Também vão a Palmas (75km), mas aí é mais questão de ensino superior (UTFPR). Mas o principal é Pato Branco, pra saúde, educação etc... No ensino não somente no nível superior, mas já pra ensino médio, muita gente de lá procura por Pato Branco.





Pietrin said:


> Com todo respeito aos mangueirinhenses, mas faz anos que a cidade recebe uma enxurrada de royalties. Deveria estar bem melhor. Mas é agradável.
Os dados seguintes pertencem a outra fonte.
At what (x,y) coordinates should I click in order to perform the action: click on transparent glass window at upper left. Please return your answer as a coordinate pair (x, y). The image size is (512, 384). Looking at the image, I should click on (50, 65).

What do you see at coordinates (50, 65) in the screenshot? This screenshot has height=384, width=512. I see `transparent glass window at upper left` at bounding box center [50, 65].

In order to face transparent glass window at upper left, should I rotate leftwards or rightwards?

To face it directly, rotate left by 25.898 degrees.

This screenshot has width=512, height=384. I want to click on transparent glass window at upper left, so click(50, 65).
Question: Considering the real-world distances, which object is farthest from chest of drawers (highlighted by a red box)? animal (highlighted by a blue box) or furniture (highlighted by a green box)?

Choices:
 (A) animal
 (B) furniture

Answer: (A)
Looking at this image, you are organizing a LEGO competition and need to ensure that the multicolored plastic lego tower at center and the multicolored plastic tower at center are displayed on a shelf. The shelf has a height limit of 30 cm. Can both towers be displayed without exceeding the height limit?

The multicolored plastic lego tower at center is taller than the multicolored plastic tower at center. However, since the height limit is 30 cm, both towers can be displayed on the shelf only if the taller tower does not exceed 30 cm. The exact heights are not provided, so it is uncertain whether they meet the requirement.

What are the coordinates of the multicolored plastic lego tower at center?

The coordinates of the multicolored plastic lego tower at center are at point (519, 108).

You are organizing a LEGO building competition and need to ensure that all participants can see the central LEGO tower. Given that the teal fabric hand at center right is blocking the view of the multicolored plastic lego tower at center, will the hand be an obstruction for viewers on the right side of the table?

Deveria mesmo. Cresci ouvindo as conversas sobre isso, mais ainda em época de eleição municipal... “mas e o dinheiro da usina e tal, cadê? o que fazem, isso aqui tinha que ser de tal jeito...” Muito se fala desse dinheiro, que já teria virado fazendas mais ao norte do mapa do nosso Brasil, mas isso são apenas coisas que se ouve falar hehe. 

Pelas histórias dos mais velhos, e o que se fala ainda hoje, o que sei é que em Mangueirinha imperam os velhos métodos nas disputas eleitorais. A cidade tem uma tradição forte de clientelismo, compra de voto mesmo, que teria começado nos anos 70 e mesmo em menor grau, perdura até hoje. Chega eleição municipal, vale tudo. 

Um dado pra medir um pouco quanto a pobreza acima do esperado de Mangueirinha, é o resultado das eleições nacionais. Percentuais do PT vem diminuindo lá, mas em 2018 ainda ganhou de 55% a 45%. Em Chopinzinho, cidade próxima e que pra mim é bem visível seu maior desenvolvimento, foi 55% a 45% contra o PT.


----------



## Jean Carlos Boniatti (Nov 20, 2006)

Quase caí de costas ao ver um thread de Mangueirinha. Faz anos que não vou à cidade. Está bem bonitinha. Parabéns ao divulgar mais uma cidade do Sudoeste.


----------



## grba22 (Jul 9, 2018)

Jean Carlos Boniatti said:


> Quase caí de costas ao ver um thread de Mangueirinha. Faz anos que não vou à cidade. Está bem bonitinha. Parabéns ao divulgar mais uma cidade do Sudoeste.


hahahaha 

valeu, obrigado!


----------



## Lucas Souza RF (Oct 24, 2007)

Gostei da cidade, nome curioso. Aparenta ser bem cuidada.
A igreja matriz é quase idêntica a de Murutinga do Sul-SP.


----------



## [email protected]_Cwb (Jun 10, 2008)

Jean Carlos Boniatti said:


> Quase caí de costas...


+1. que surpresa essa cidade, limpa, organizada, bem cuidada, achei linda.

Grba com dois threads recentes, ótimos aportes.


----------



## cassianoitu (Feb 12, 2009)

Linda!!! Adorei a cidade..


----------



## Fodão do Ketchup (Feb 24, 2019)

O Sicredi costuma construir seus próprios prédios, mas em Mangueirinha o banco fica em um prédio antigo, nunca tinha visto um Sicredi assim


----------



## Operario (Oct 16, 2007)

Por não conhece-lá tinha uma outra visão sobre ela. Vendo as fotos gostei muito do que vi e me surpreendi positivamente. Que belezinha de cidade!!!


.


----------